Researchers have identified a long-neglected enzyme which results in the production of methane (CH4), a greenhouse gas produced by organisms through natural processes.
Researchers of University of Washington School of Medicine have detected the role of iron-only nitrogenase enzyme in generating methane. Scientists found that the roughly 10 percent of nitrogen-fixing microorganisms contains genetic code for generation of the enzyme.
The enzyme was earlier known for the production of ammonia from nitrogen gas in microorganisms. The recent research has found that it is also responsible for the production of methane from carbon dioxide. The enzymes produced methane as a sideline by-product while ammonia remained the major product.

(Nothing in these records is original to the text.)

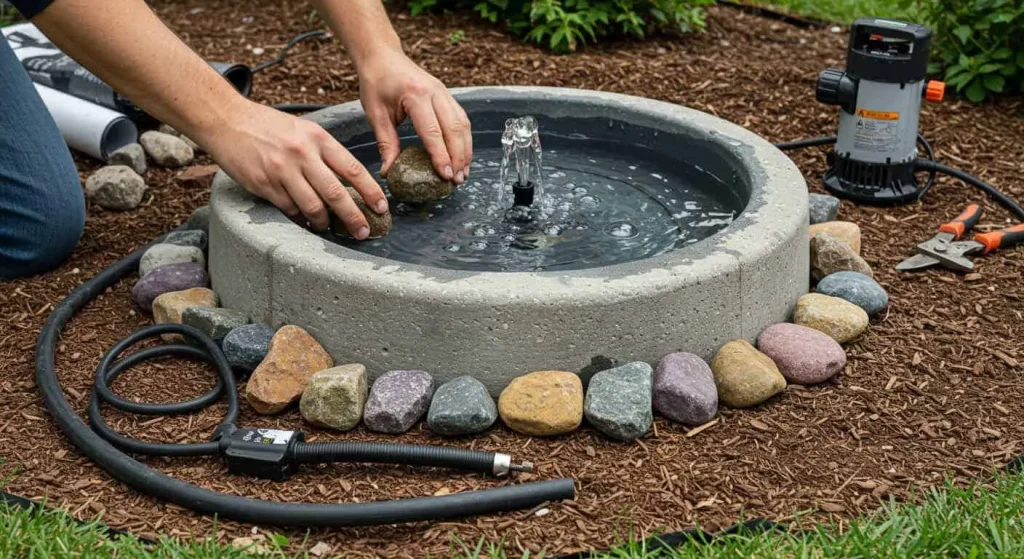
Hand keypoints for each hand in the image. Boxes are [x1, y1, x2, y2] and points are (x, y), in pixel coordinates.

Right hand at [204, 99, 387, 238]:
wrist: (227, 120)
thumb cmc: (268, 126)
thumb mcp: (303, 129)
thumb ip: (325, 152)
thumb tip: (349, 181)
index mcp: (318, 138)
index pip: (353, 169)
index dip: (371, 192)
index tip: (382, 207)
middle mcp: (302, 154)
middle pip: (337, 193)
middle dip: (355, 216)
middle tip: (364, 231)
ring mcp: (283, 171)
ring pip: (313, 207)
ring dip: (324, 222)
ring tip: (327, 227)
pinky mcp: (264, 184)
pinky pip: (289, 209)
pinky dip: (299, 218)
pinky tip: (303, 220)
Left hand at [357, 51, 471, 183]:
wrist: (383, 56)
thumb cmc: (376, 83)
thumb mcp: (375, 114)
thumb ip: (386, 143)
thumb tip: (388, 172)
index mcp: (415, 95)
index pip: (433, 131)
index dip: (441, 156)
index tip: (446, 175)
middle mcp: (435, 92)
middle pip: (454, 129)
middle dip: (459, 157)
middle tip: (457, 180)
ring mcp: (444, 92)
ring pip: (463, 124)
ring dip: (466, 150)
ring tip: (463, 172)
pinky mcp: (448, 95)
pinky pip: (462, 119)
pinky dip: (464, 139)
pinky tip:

Caroline Harwood, a senior author and the Gerald and Lyn Grinstein Professor of Microbiology at the University of Washington School of Medicine said, "Methane is a potent greenhouse gas. That is why it is important to account for all its sources."
A report published in journal Nature Microbiology states that methane released by fossil fuels and microbial activities accounts for about one billion tonnes per year. It is generally consumed by other microorganisms or forms a major share of greenhouse gases in Earth's upper atmosphere.
In another research, it was found that burning fossil fuels contributed to 17 teragrams (1teragram = 110,000 ton) of methane emission while wetlands or rice farming attributed to around 12 telegrams of the gas production. Earth's atmosphere accumulates around 25 teragrams of methane per year. However, methane emission from fires has decreased by four teragrams per year.
Single cell archea, commonly found in harsh environments, are the major methane generators. Scientists have detected complex chemical pathways in these organisms for metabolic activities to result in methane being synthesized.
Methane generation by microorganism has medical significance as they play a vital role in the interaction between microbial communities which inhabit humans and animals. Methane in the gut may result in digestion disorders in animals.
Yanning Zheng, the lead author of the study and a postdoctoral student in Microbiology in University of Washington School of Medicine said, "There is now recent evidence that iron-only nitrogenase is active in microbes more often and in more conditions than we had previously thought."
Researchers conducted tests on four nitrogen-fixing bacterial species having iron-only nitrogenase and found all of them to follow the same behavior. Researchers found that methane emitted by Rhodopseudomonas palustris and other microbes produced a tiny amount of methane which enabled methane-utilizing bacteria to grow in the same culture lab.
Researchers believe that similar microbial community interactions are present in marine sediments, soil and in microbiomes living in humans and animals. Microbes in guts of cattle result in the production of huge quantities of methane globally.